Meet Malik

I have always expressed myself in a sort of androgyny that didn’t always sit right with everyone. I was raised as a brown/black “boy” with long “pretty” hair and a high pitched voice; my cheeks and facial features too “soft” to call anything but “girl”. I rejected this notion vehemently but with the same vigor, I rejected all the things that made you a boy, sports, violence, playing with other boys.

When I was in 5th grade my private and religiously affiliated school mandated that all “boys” cut their hair below shoulder length. My hair at the time reached my waist and was one of my most defining characteristics. I was forced to cut my hair and I felt like I had lost a part of myself, subsequently, I developed dysphoria. Dysphoria is an experience some Trans and gender-nonconforming folxs experience and for me it meant that I felt like there was something wrong with the way I looked.
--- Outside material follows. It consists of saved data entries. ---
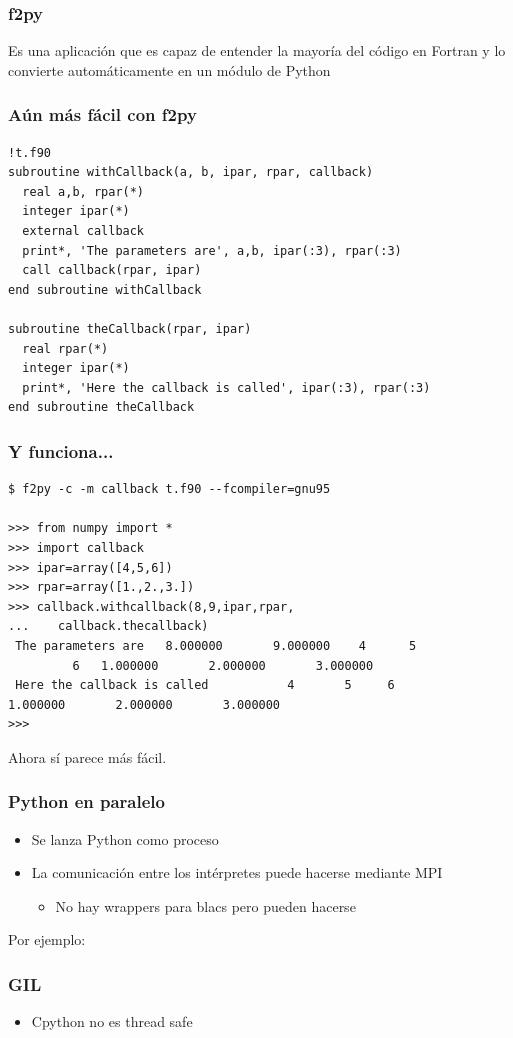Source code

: \documentclass{beamer}
\begin{document}
\begin{frame}
 \frametitle{f2py}
Es una aplicación que es capaz de entender la mayoría del código en Fortran y lo convierte automáticamente en un módulo de Python
\end{frame}


\begin{frame}[containsverbatim]
 \frametitle{Aún más fácil con f2py}
\begin{verbatim}
!t.f90
subroutine withCallback(a, b, ipar, rpar, callback)
  real a,b, rpar(*)
  integer ipar(*)
  external callback
  print*, 'The parameters are', a,b, ipar(:3), rpar(:3)
  call callback(rpar, ipar)
end subroutine withCallback

subroutine theCallback(rpar, ipar)
  real rpar(*)
  integer ipar(*)
  print*, 'Here the callback is called', ipar(:3), rpar(:3)
end subroutine theCallback
\end{verbatim}
\end{frame}

\begin{frame}[containsverbatim]
 \frametitle{Y funciona...}
\begin{verbatim}
$ f2py -c -m callback t.f90 --fcompiler=gnu95

>>> from numpy import *
>>> import callback
>>> ipar=array([4,5,6])
>>> rpar=array([1.,2.,3.])
>>> callback.withcallback(8,9,ipar,rpar,
...    callback.thecallback)
 The parameters are   8.000000       9.000000    4      5 
         6   1.000000       2.000000       3.000000
 Here the callback is called           4       5     6  
1.000000       2.000000       3.000000
>>>
\end{verbatim}
\end{frame}

\begin{frame}
 \begin{center}
 \begin{huge}
  Ahora sí parece más fácil.
 \end{huge}
\end{center}
\end{frame}

\begin{frame}
 \frametitle{Python en paralelo}
\begin{itemize}
 \item Se lanza Python como proceso
 \item La comunicación entre los intérpretes puede hacerse mediante MPI
 \begin{itemize}
  \item No hay wrappers para blacs pero pueden hacerse
 \end{itemize}
\end{itemize}
Por ejemplo:
\end{frame}

\begin{frame}
 \frametitle{GIL}
\begin{itemize}
 \item Cpython no es thread safe
\end{itemize}

\end{frame}
\end{document}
For a long time after it was very difficult for me to recognize myself in a mirror.

I was inspired by someone in high school to grow my hair out again, I did. I soon discovered poetry, then spoken word, and began a journey to naming and reclaiming my power and my struggle. As a poet, I tackle issues of identity, intersectionality, oppression, radical love, transcendence, and spirituality. I have through my art form accepted and built on my inner femininity and seek to decolonize my understandings of myself as a fxmmx of color and my spirituality as a goddess worshiper.